受刑者の4人に1人が外国人〜府中刑務所の知られざる実情〜
- 1 時間前
- 読了時間: 3分
受刑者の4人に1人が外国人〜府中刑務所の知られざる実情〜とは
“多国籍化” 60カ国の受刑者を収容する府中刑務所
「本当に恐ろしい時間だったと思います。思い出したくもありません…」
窃盗の罪などで服役中のベトナム人受刑者A(30代)は「技能実習生だった2年間は、どんな時間だったか?」という私の質問に一瞬の沈黙の後、顔をゆがめてこう答えた。
詳しい罪状は後述するが、府中刑務所では、Aのように技能実習先から逃亡して罪を犯し塀の中へと入ってしまうベトナム人が、ここ数年急増している。
出身国の最近8年間のデータを見ると2017年度から2023年度は中国がずっと1位だった。しかし、それまでトップ3にも入っていなかったベトナムが5年前に突如3位になると、2022、2023年度は2位、一昨年にはついに68人で中国を抜いて初めてトップになったのだ。
さらに府中刑務所では今、様々な国の受刑者が服役している。その数は実に60カ国・1地域、52言語(取材時2月)とまさに“多国籍化”しており、職員の苦労たるや想像を絶する。取材中にも通訳が極めて少ないグアテマラの少数言語を話す受刑者が入所した。何より“言葉の壁”は外国人にとってストレスとなりトラブルに発展してしまうことも多いという。
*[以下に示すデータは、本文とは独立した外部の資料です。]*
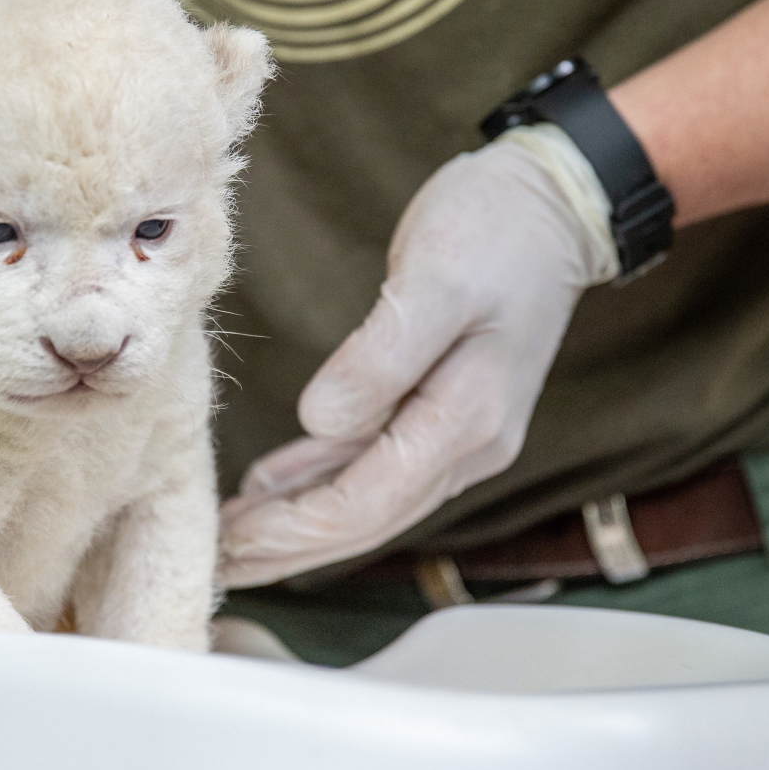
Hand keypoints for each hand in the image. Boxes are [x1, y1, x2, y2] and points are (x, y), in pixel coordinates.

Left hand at [218, 127, 617, 587]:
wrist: (553, 204)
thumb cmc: (494, 229)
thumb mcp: (435, 279)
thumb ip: (381, 357)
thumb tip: (320, 421)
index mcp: (466, 420)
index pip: (364, 503)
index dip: (293, 531)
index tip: (227, 542)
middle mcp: (469, 444)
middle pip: (364, 520)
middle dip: (288, 547)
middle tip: (215, 564)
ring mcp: (460, 432)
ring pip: (366, 500)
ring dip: (298, 523)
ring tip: (231, 538)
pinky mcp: (444, 409)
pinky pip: (373, 463)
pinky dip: (320, 480)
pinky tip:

府中刑務所では、1995年には外国人受刑者に対応するため国際対策室を新設、現在は通訳などを担当する国際専門官が7人いる。この7人で30言語に対応でき、残りの言語は非常勤の職員や民間からの派遣でしのいでいるという現状だ。
先の衆院選でも外国人政策は大きな争点の一つにもなった。“社会を映す鏡”とも言われる塀の中をのぞくと解決すべき課題も見えてくる。
3月18日にテレビ朝日「大下容子ワイド!スクランブル」で特集として約30分にわたり、塀の中の現状を放送したが、お伝えしきれなかったことも多々あり本稿でさらに詳しくご紹介したい。
府中刑務所は、東京ドーム約5.6個分の広大な敷地を持ち収容定員は2,668人。全国の刑務所の中でも最大規模の施設だ。取材時には1,762人が服役していた。そのうち外国人は前年より40人ほど増え429人。実に4人に1人が外国人という計算だ。
なぜ?実習先から逃亡し“連続窃盗”のベトナム人
日本人と異なる処遇を必要とする者は刑務所内では「F」と示される。
Fは英語で外国人を表すforeignerの頭文字だ。
一昨年末で外国人受刑者は全国で1,460人(男性1,249人、女性211人)、前年より5.2%増加(矯正統計年報)、収容施設は全国20カ所だ
府中刑務所では1993年に約200人を収容する3階建ての外国人専用の収容棟を新設。去年夏には1階のみフローリングにリノベーションした。すべて一人部屋で、外国人用のベッドを入れるため通常の畳部屋より若干広い作りになっている。
現在、出身国でトップのベトナム人は窃盗犯が多いという。冒頭に紹介したAはインタビューで「やったことは窃盗です」と日本語で答えた。具体的には「友人たちと住宅に侵入し現金のほか貴金属など盗んで売りました」と罪状を説明した。
関係者によると今、北関東などでは”ベトナム人経済圏”なるものが形成されていて、盗品を買い取る業者などが決まっていて換金できるシステムがあるという。窃盗を何件したのかと聞くと「警察署で言われた数字は100件以上です」という答えに長年、事件取材をしている自分も驚かされた。早朝、家で寝ていたところに警察官が訪れ「罪を認めるか」と聞かれ、すぐに罪を認め逮捕された。被害総額は約670万円、このうち11件で立件され懲役3年10カ月の実刑となった。